As indicated above, Sandimo was not a signatory to any Local 282 CBA between July 1, 1990 (when the 1987-1990 Ready-Mix Agreement expired) and February 28, 1994 (after which it signed the 1993-1996 Excavating Agreement). The district court found that there were at least two applicable CBAs Sandimo Could have signed during this period: “(1) the New York City Ready-Mix Concrete, Sand, Gravel and Bulk Cement 1990-1993 Contract, covering the period from July 1, 1990 to June 30, 1993 (the ’1990-1993 Ready-Mix Agreement’); and (2) the New York City Ready-Mix Sand, Gravel and Bulk Cement Industry, Memorandum of Agreement, covering the period from July 1, 1993 to June 30, 1996 (the ’1993-1996 Ready-Mix Agreement’).”

Although it did not sign the 1990-1993 and 1993-1996 Ready-Mix Agreements, the district court determined that Sandimo complied with the terms of these two agreements in numerous respects. In particular, the court found that after the expiration of the 1987-1990 Ready-Mix Agreement, Sandimo (1) “continued to work with only union drivers who were members of Local 282”; (2) “continued to perform the same work out of the same location with the same trucks”; (3) paid wages in accordance with the 1990-1993 and 1993-1996 Ready-Mix CBAs; (4) “continued to remit hourly building fund dues and hourly union dues checkoff on a monthly basis,” increasing the amount remitted when changes were made to the CBAs; (5) “continued to recognize a Local 282 shop steward and continued to recognize seniority rights”; (6) submitted to audits by the Fund Trustees and paid any delinquent amounts indicated by those audits; and (7) [124]*124made certain contributions to the health and welfare funds, resulting in benefits being paid out by the funds to Sandimo workers. In addition, in a letter to Local 282 dated March 2, 1994, Emilio Lamanna, on behalf of Sandimo, stated, “Please be advised ... I will no longer make any payments against the New York City Ready-Mix contract. I respectfully request that all of my payments be applied to the New York City Excavation Contract.” The district court declared that this statement evinced a prior intent to comply with the then-extant Ready-Mix Agreements.

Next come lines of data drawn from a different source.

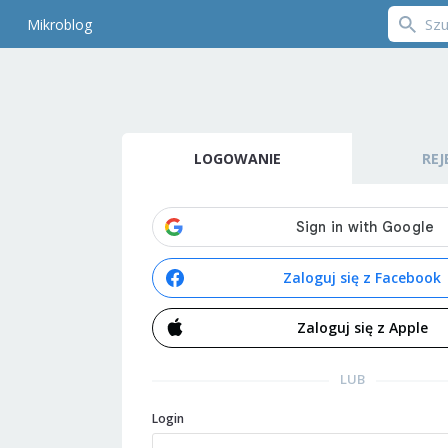
Mikroblog
LOGOWANIE
REJ
Zaloguj się z Facebook
Zaloguj się z Apple
LUB
Login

The district court found considerable overlap in the management and operation of the Lamanna family businesses. Regarding the management of these businesses, the court stated that “Alfredo is the president of ALT and was an officer of Rual. Sabatino and Emilio are both officers of ALT and Sandimo. Sabatino and Emilio signed Rual and Sandimo checks, and had check signing authority for ALT.” The court also noted the integrated operations of the defendant companies. First, it found that Sandimo, Rual, and ALT all operated out of the same truckyard in Maspeth, New York, and that Almar operated from a Rosedale, New York, property owned by Alfredo, Sabatino and Emilio Lamanna. Sandimo and Rual shared an office, telephone number (which was answered “Lamanna” and not “Sandimo” or “Rual”), and office equipment, and employed the same clerical staff.

The court next found that Sandimo did not own its trucks, but rather used trucks that were owned by ALT and Rual and maintained and insured by ALT.